I learned that Lou Gehrig was a New Yorker. He was born to German immigrants in Yorkville, near where I live in Manhattan. According to his biography in the Baseball Hall of Fame, the left-hander was born in June 19, 1903 and died on June 2, 1941, a few weeks shy of what would have been his 38th birthday. He was called the Iron Horse and played first base for the Yankees. In the movie, it takes Gehrig a while to realize, or admit, that he can’t play baseball – that he’s stumbling and struggling to even hold a bat, or run or walk. Once the athlete acknowledges his limitations, he is treated kindly and generously by his manager, teammates and fans. At first, the doctor in the Scripps Clinic doesn’t want to tell him the truth about his condition. But Gehrig wants the numbers, the statistics, facts. Finally, after Cooper, playing Gehrig, asks him if it’s “three strikes.” The doctor answers that, yes it is. The patient understands his meaning. No one in the room can pronounce the words “amyotrophic lateral sclerosis,” but Gehrig gets the picture. The patient doesn’t want to tell his wife but, as these things usually go, she figures it out.
The Yankees and Gehrig’s manager try to keep his illness a secret, but after he gives up his spot on the roster, it becomes progressively evident that something is seriously wrong. One nugget in the film is an interaction with what might be considered a peer patient. Early on, Gehrig encounters a boy who can’t walk, and offers him encouragement. Later, once Gehrig’s condition has become evident, the young man comes to tell him thanks, and to show Gehrig he’s gotten better, by not giving up. But the boy becomes tearful and appears not to enter the stadium. It seems his hero’s deteriorating condition is too much to watch.
On July 4, 1939, Gehrig gave a speech before a packed Yankee stadium. He thanked his teammates, coach, sportscasters, athletes of other teams, fans, his parents and his wife, and concluded, famously, that he was “the luckiest man on the face of the Earth.”
For this week, I refer my readers to the generous, telling blog of Lisa Bonchek Adams, a woman who is 44 years old and lives with Stage 4 breast cancer. She has spent the past week holding firm at the center of a media-storm, while hospitalized.
I know Lisa and admire her for her candor. It takes courage to share what it’s like, as she does – good days and bad. Yes, her story is imperfect. But so is everyone’s.
I see beauty in her story, unedited.
Lisa’s blog and tweets are not filtered by a journalist, nor structured by a doctor to fit into an HPI or EHR. She writes directly to her readers. If you insist on literature, you might consider Lisa’s work as a splintered and intensely personal longform narrative.

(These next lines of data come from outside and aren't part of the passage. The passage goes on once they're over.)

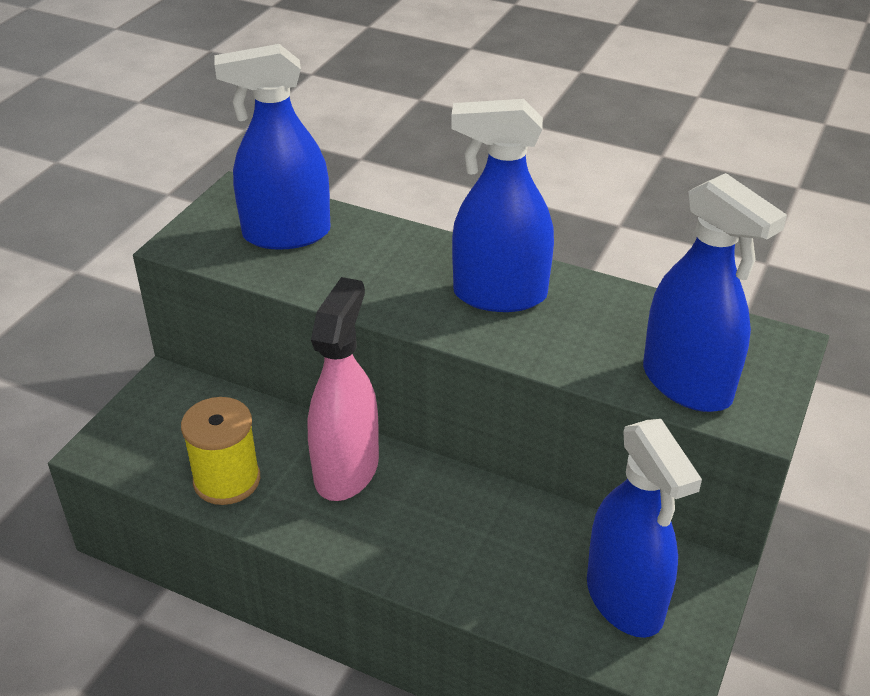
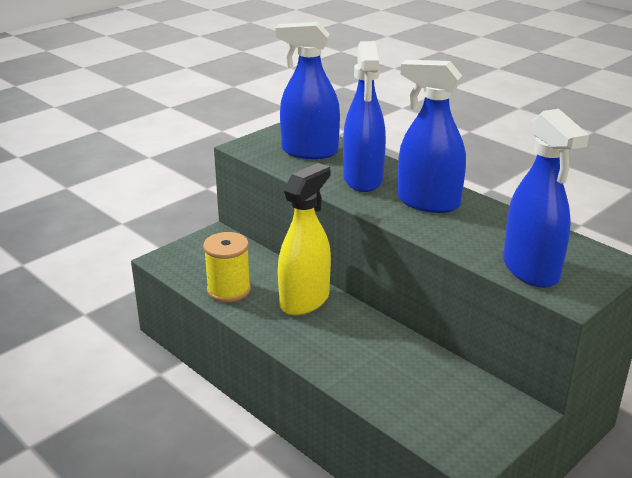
camera: 20 degrees right, 10 degrees down
pink spray bottle [308,277,379,501] -> yellow spray bottle [278,163,331,315]
blue spray bottle [587,419,702,638] -> blue spray bottle moved to [343,41,386,192]

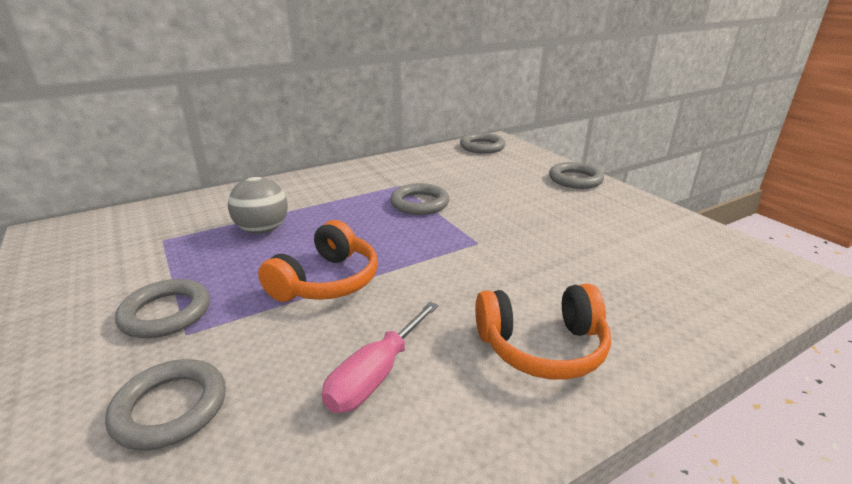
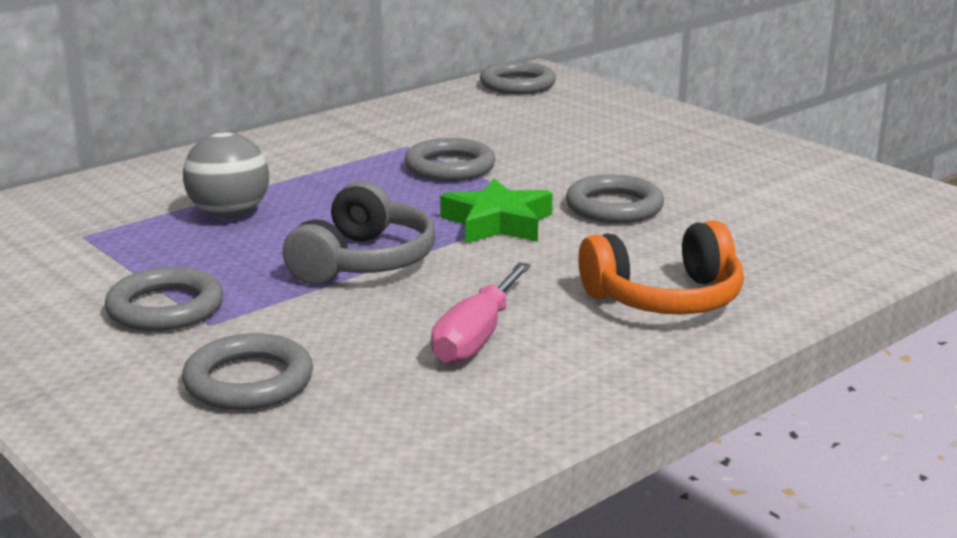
camera: 10 degrees left, 5 degrees down
orange headphones [258,220,378,302] -> grey headphones [283,181,435,285]
grey ring [549,162,604,189] -> grey ring moved to [566,175,664,223]
none -> green star [440,179,553,243]

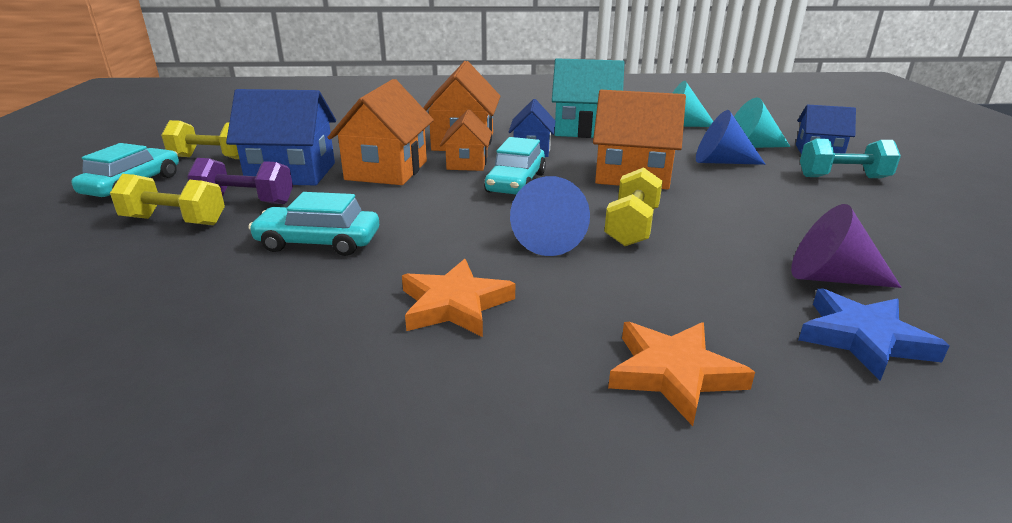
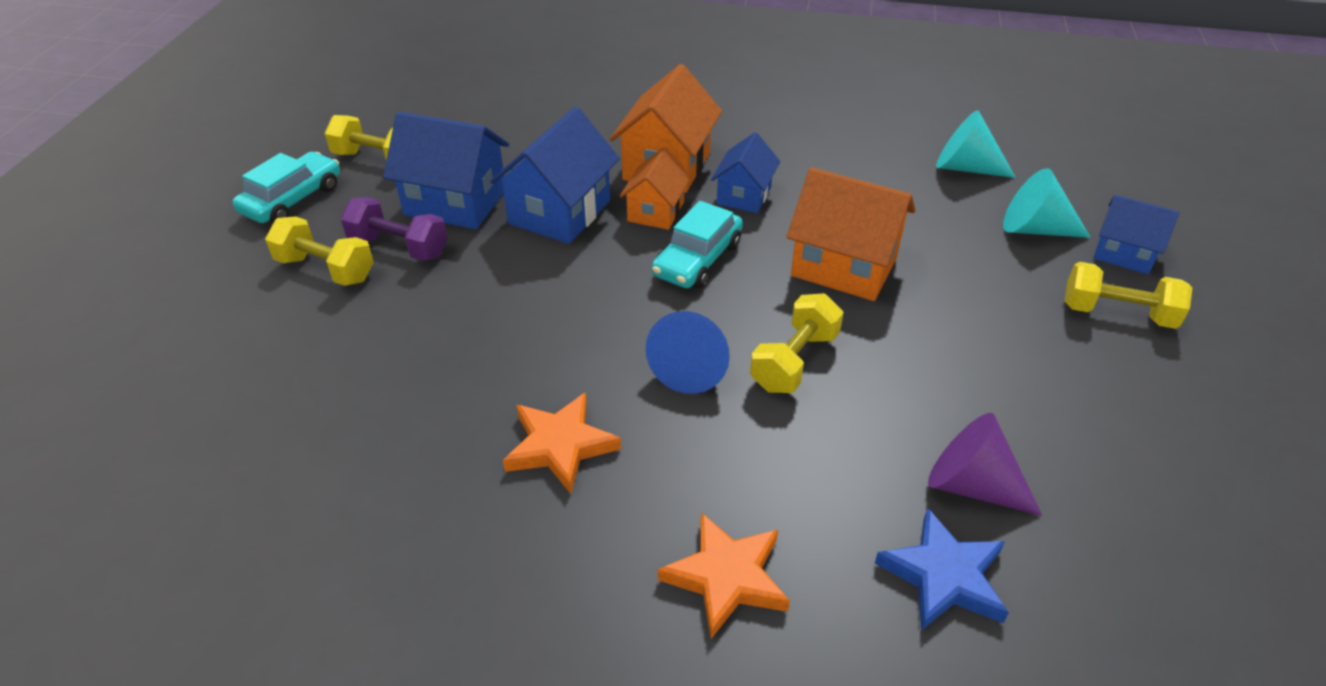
camera: 15 degrees right, 15 degrees up
turquoise car [248,192,379,256] -> none
orange house [327,79,434,185] -> blue house [490,107,620,244]
turquoise house [552,58,625,138] -> none
blue cone [696,110,766,165] -> none
turquoise dumbbell [800,139,901,178] -> yellow dumbbell [1064,262,1192,329]

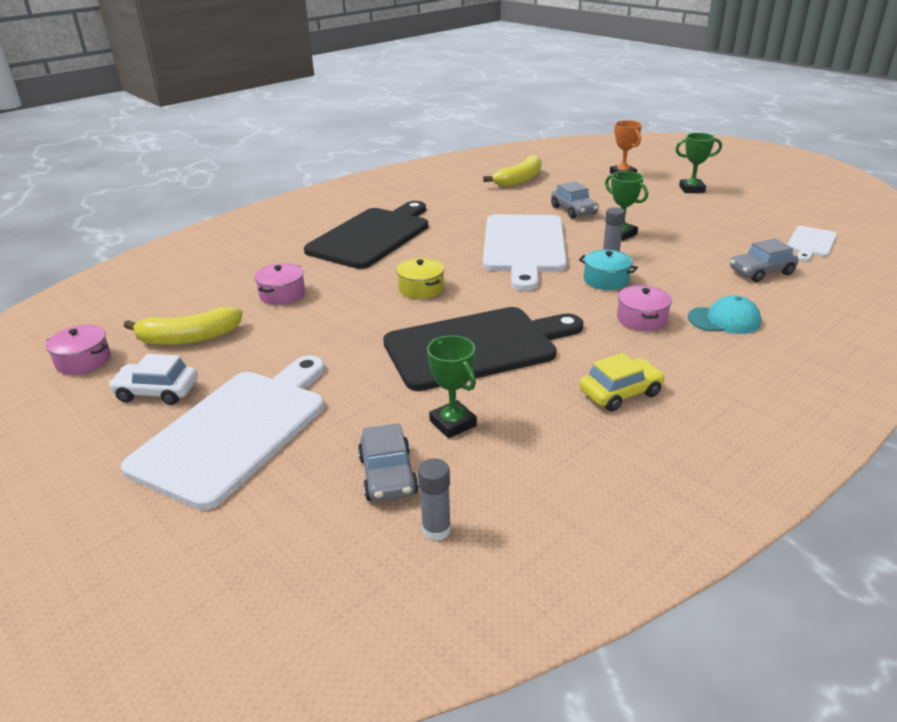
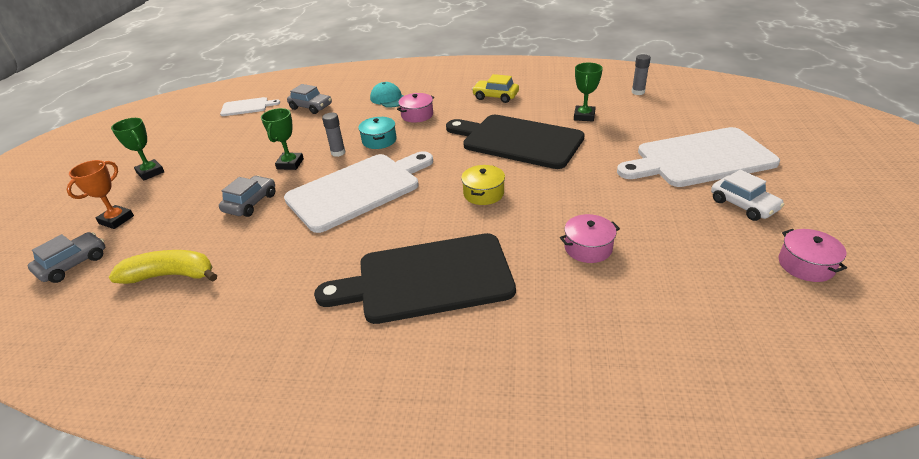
camera: 130 degrees left, 5 degrees up
yellow banana [124,307,243,345] -> none
grey car [358,423,419,502] -> grey car moved to [28,232,105,283]

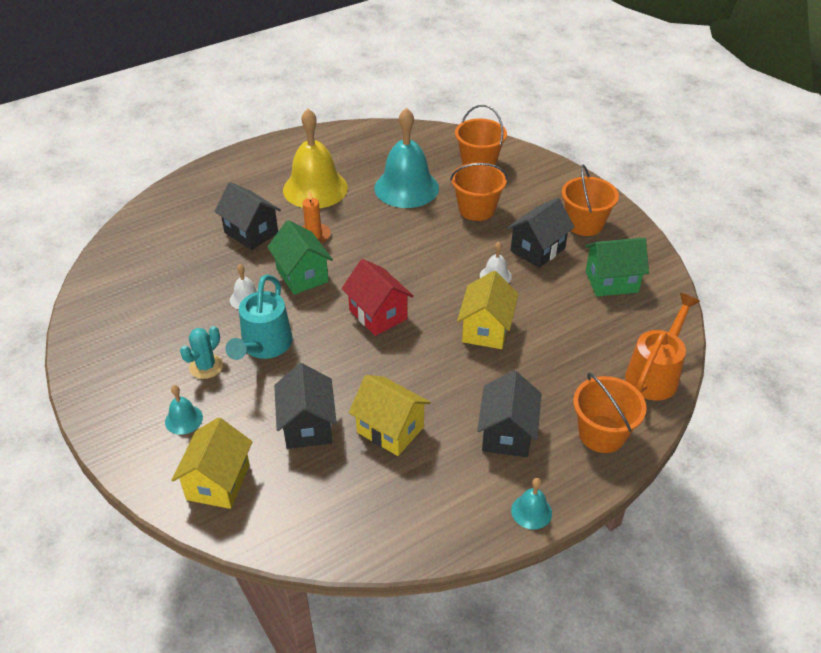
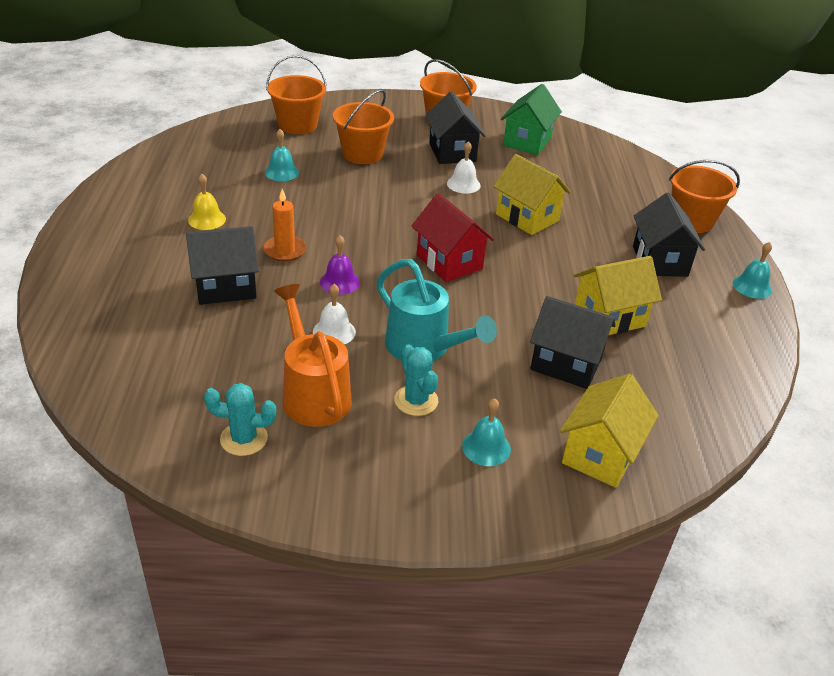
camera: 60 degrees left, 5 degrees down
yellow house [171,417,252,509] -> yellow house turned 75 degrees clockwise [560,374,659,488]
green house [267,220,333,294] -> purple bell [320,235,360,295]
yellow bell [283,109,348,209] -> yellow bell [188,174,226,230], size x0.44
red house [342,259,414,336] -> red house turned 60 degrees clockwise [412,193,494,282]
turquoise bell [374,108,439,208] -> turquoise bell [265,129,299,181], size x0.44
black house [477,371,542,457] -> black house turned 45 degrees clockwise [633,193,705,277]
orange watering can [625,293,700,401] -> orange watering can moved to [274,284,352,427]
none -> turquoise cactus [204,383,276,456]

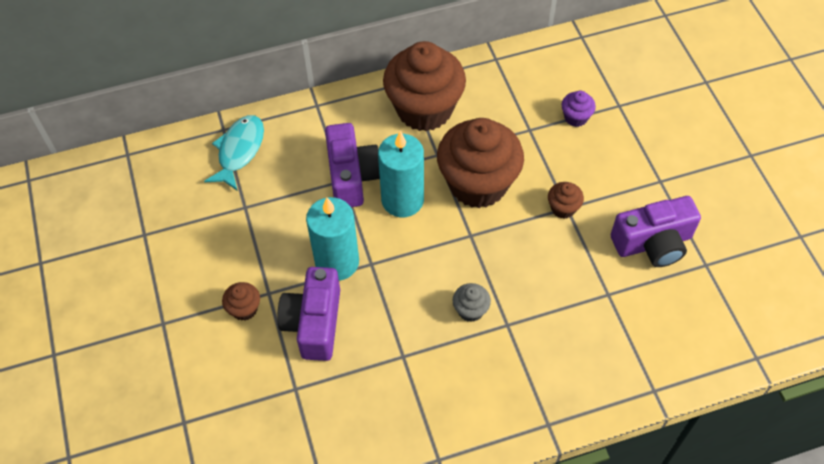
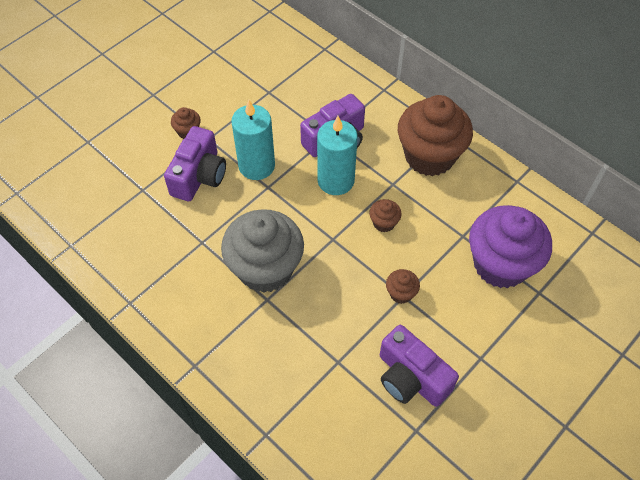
camera: 60 degrees right, 0 degrees up
turquoise fish [204,115,264,191] -> none
purple camera [277,267,340,361] -> purple camera turned 135 degrees clockwise [164,126,226,201]
brown cupcake [437,118,524,208] -> brown cupcake [369,199,402,232], size x0.42
grey cupcake [452,283,491,322] -> grey cupcake [221,209,304,293], size x2.41
purple cupcake [561,91,596,127] -> purple cupcake [469,205,552,288], size x2.41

The blog is kind of like a thick, old-style paper chart of a complex patient. A doctor, in trying to understand a person’s course, might read all of it, or flip through most, or just cut to the chase and scan a few recent lines and lab values. It takes time to pour through a detailed account, to appreciate what is really going on, to understand what the notes reflect.
It could be that there is no “answer,” that Lisa’s story is, plainly, what it is – about her life. Not everything needs be explained. Why peg a person’s condition? Except maybe if you’re a doctor and she’s asking you for treatment or advice.
Lisa is not asking for a diagnosis. She has a team of doctors. She is just letting you know what it’s like to be in her circumstances, in case you’re interested, or care.
I learn a lot from Lisa. I am glad that she is alive and tweeting, as she chooses.